We of course had plenty of questions for the Barbican, but we also had some of our own internally. Namely: do we move forward in this partnership; and, if yes, how? And how can we also do better in our own work around equity, diversity and inclusion at Headway East London?
We recognize that systematic racism and discrimination continues to exist in large (and small) institutions like the Barbican. There is still lots to be done around challenging existing workplaces cultures, policies and procedures, and our own assumptions and behaviours wherever we work. We also acknowledge that the members we support at Headway East London are often disproportionately affected by these issues as part of intersectionality of their experience; meaning we can and should play a more active role in advocating for change.
We started by having conversations. Members and staff both met with the Barbican to hear more about individual teams’ responses and the institution’s 10-point action plan.
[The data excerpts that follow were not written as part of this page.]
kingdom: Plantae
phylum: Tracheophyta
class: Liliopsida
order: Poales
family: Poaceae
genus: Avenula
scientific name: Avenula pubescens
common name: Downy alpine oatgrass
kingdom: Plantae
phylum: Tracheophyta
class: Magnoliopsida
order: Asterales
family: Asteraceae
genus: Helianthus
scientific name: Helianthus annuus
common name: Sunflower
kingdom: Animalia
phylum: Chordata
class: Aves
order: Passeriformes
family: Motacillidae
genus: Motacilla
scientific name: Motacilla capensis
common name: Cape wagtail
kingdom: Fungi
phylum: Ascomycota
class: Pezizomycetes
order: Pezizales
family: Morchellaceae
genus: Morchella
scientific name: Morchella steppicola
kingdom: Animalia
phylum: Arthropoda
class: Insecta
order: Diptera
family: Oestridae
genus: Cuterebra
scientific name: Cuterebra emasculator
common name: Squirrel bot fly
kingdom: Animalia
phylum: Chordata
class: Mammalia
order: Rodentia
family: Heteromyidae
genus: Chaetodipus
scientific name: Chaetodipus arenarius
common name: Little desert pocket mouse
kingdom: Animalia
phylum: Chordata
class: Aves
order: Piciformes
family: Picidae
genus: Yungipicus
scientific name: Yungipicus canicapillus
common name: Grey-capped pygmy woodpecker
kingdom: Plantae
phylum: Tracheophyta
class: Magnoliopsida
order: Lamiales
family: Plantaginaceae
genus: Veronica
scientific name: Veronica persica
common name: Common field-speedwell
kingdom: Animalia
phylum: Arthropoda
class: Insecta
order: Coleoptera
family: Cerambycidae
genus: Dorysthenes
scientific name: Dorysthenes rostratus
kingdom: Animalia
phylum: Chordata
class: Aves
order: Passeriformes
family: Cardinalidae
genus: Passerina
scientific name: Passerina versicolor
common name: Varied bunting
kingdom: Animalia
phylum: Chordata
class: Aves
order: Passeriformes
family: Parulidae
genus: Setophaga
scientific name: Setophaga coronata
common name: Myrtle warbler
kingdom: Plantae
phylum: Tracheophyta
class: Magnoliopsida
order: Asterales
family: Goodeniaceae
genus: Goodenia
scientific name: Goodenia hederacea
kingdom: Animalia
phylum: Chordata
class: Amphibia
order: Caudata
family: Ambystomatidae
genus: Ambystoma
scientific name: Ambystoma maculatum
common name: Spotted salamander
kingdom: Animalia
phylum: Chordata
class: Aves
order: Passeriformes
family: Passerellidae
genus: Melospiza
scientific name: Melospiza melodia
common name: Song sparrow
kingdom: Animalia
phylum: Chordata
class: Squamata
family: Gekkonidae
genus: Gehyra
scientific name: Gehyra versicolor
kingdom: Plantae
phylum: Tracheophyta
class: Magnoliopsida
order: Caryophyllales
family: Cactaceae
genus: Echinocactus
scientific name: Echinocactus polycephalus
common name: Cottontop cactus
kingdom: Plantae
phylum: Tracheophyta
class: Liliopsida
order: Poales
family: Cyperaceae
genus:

We also met a number of times together as a staff team to reflect on the process and come to a decision on the partnership where everyone understood its context and felt able to contribute towards it.
A big part of our work with the Barbican over the last two years has been around challenging the inequality which has always existed within the arts. Our focus was primarily issues around disability and ableism, but we’ve also touched upon wider questions of accessibility, intersectionality and elitism. We want to use this expertise to contribute to wider change within the Barbican. We believe that working in collaboration with different community groups boasting a variety of lived experiences could help to shift attitudes; enabling our partners, including the Barbican Centre to think differently and move towards a more inclusive future.
We have agreed actions as a team to monitor this transition. We’ll be holding the Barbican to account on their 10-point action plan; asking for regular updates and reviewing our partnership if we don’t see the necessary progress happening. We also want to open the discussion up further; reaching out to other community partners and other Barbican employees, ensuring we get a wider range of perspectives in this process.
Within Headway East London, we’ll continue to prioritise our work around equity, diversity and inclusion (EDI). We’re reviewing our EDI group made up of staff, trustees, volunteers and members to ensure all involved feel supported and have the agency and confidence to contribute. We will also continue to create spaces for staff to talk about their experiences on a regular basis, whilst looking at ways we can introduce this to our members.
We all have work to do. We’re hopeful that these initial steps will play a role in challenging pervasive discrimination and driving the change that is long overdue.